Anyway, you're not comparing the same kinda stuff. When someone is sending you a ton of copy for offset printing, whether it be magazines, brochures or major documents, of course you need a waiver to protect your self, but what most here are talking about are
signs. Most of them don't have but 5 or 6 words up to maybe a dozen or two. If you can't look at your files and see something is spelled wrong, that you're just not qualified to be in that department. You should be pushing a broom or digging holes if you can't spell.
Even the smallest jobs should have a simple signoff, it's not hard and it's standard throughout the print industry.
Sign shops just seem to have weird blind spots about some of these things, see all the discussions about copyright, art ownership, charging for design...a lot of reinventing the wheel. A small paragraph with a "
sign here" line on your proof or job approval sheets, no big deal, will save you a ton of headaches.

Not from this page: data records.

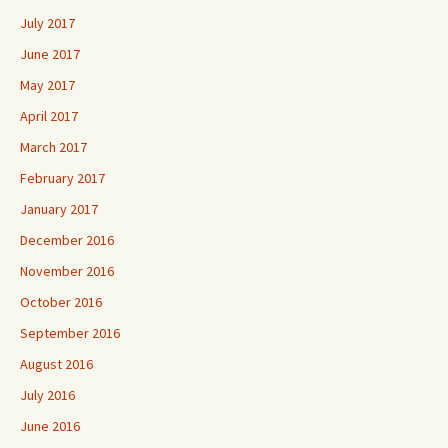
July 2017
June 2017
May 2017
April 2017
March 2017
February 2017
January 2017
December 2016
November 2016
October 2016
September 2016
August 2016
July 2016
June 2016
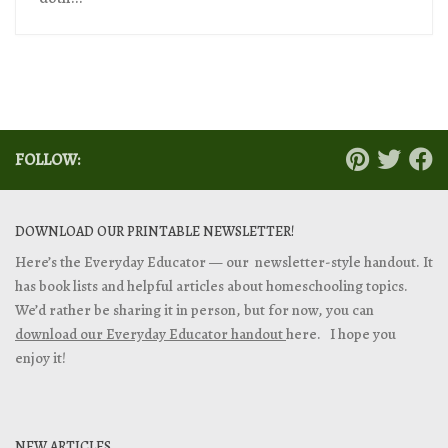
FOLLOW:
DOWNLOAD OUR PRINTABLE NEWSLETTER!
Here’s the Everyday Educator — our newsletter-style handout. It
has book lists and helpful articles about homeschooling topics.
We’d rather be sharing it in person, but for now, you can
download our Everyday Educator handout
here. I hope you
enjoy it!
NEW ARTICLES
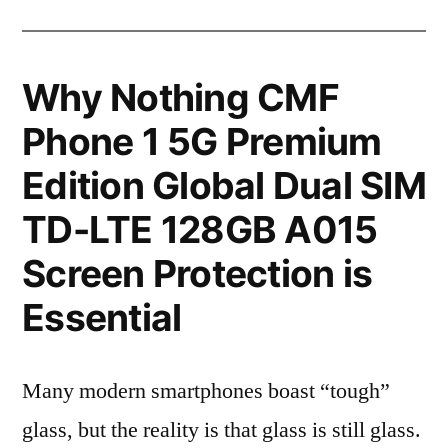
Why Nothing CMF
Phone 1 5G Premium
Edition Global Dual SIM
TD-LTE 128GB A015
Screen Protection is
Essential
Many modern smartphones boast “tough”
glass, but the reality is that glass is still glass.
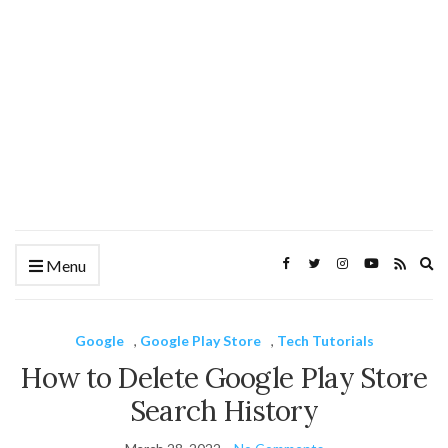
Ex
Menu
se
fo
Google
,
Google Play Store
,
Tech Tutorials
How to Delete Google Play Store
Search History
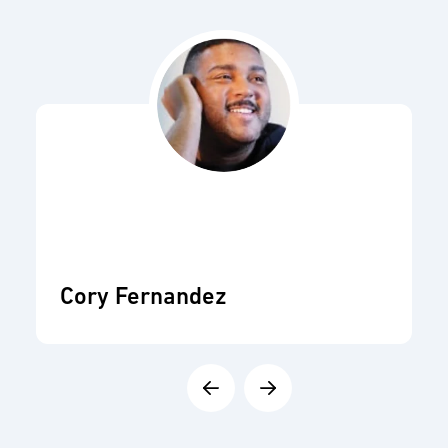
Cory Fernandez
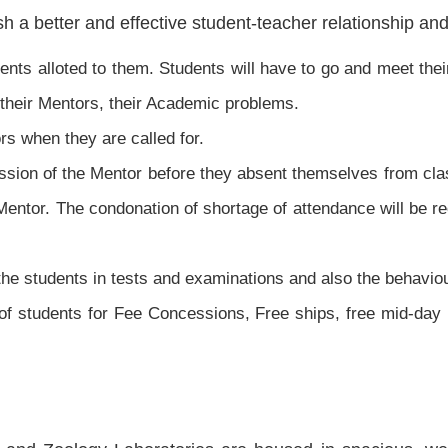
h a better and effective student-teacher relationship an
ents alloted to them. Students will have to go and meet thei
n their Mentors, their Academic problems.
rs when they are called for.
ssion of the Mentor before they absent themselves from cla
 Mentor. The condonation of shortage of attendance will be
the students in tests and examinations and also the behaviou
of students for Fee Concessions, Free ships, free mid-day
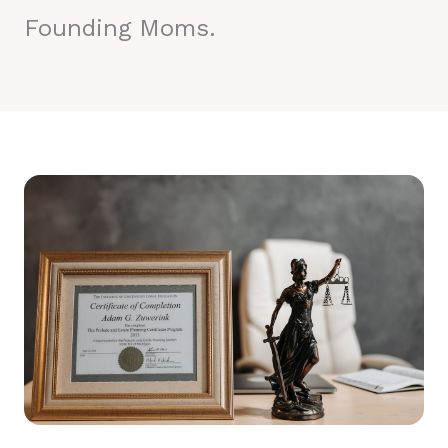
Founding Moms.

You should especially have
sign off when you're doing the design, you have a proofing process right? At some point you need to define the design as final, at that point the final signoff should be
final--that includes spelling. The design is frozen at that point. Any reasonable person will understand that, and it gives you ground and professional options for dealing with an error that will usually result in everyone happy. Otherwise it's just nebulous and you're going to eat it every time, which isn't a great way to run a business if you have a goal of ever turning profit. This is how freelance designers and design agencies handle signoff, why wouldn't you also handle it that way if you're doing design for a client? Doesn't make any sense to avoid having a signoff process.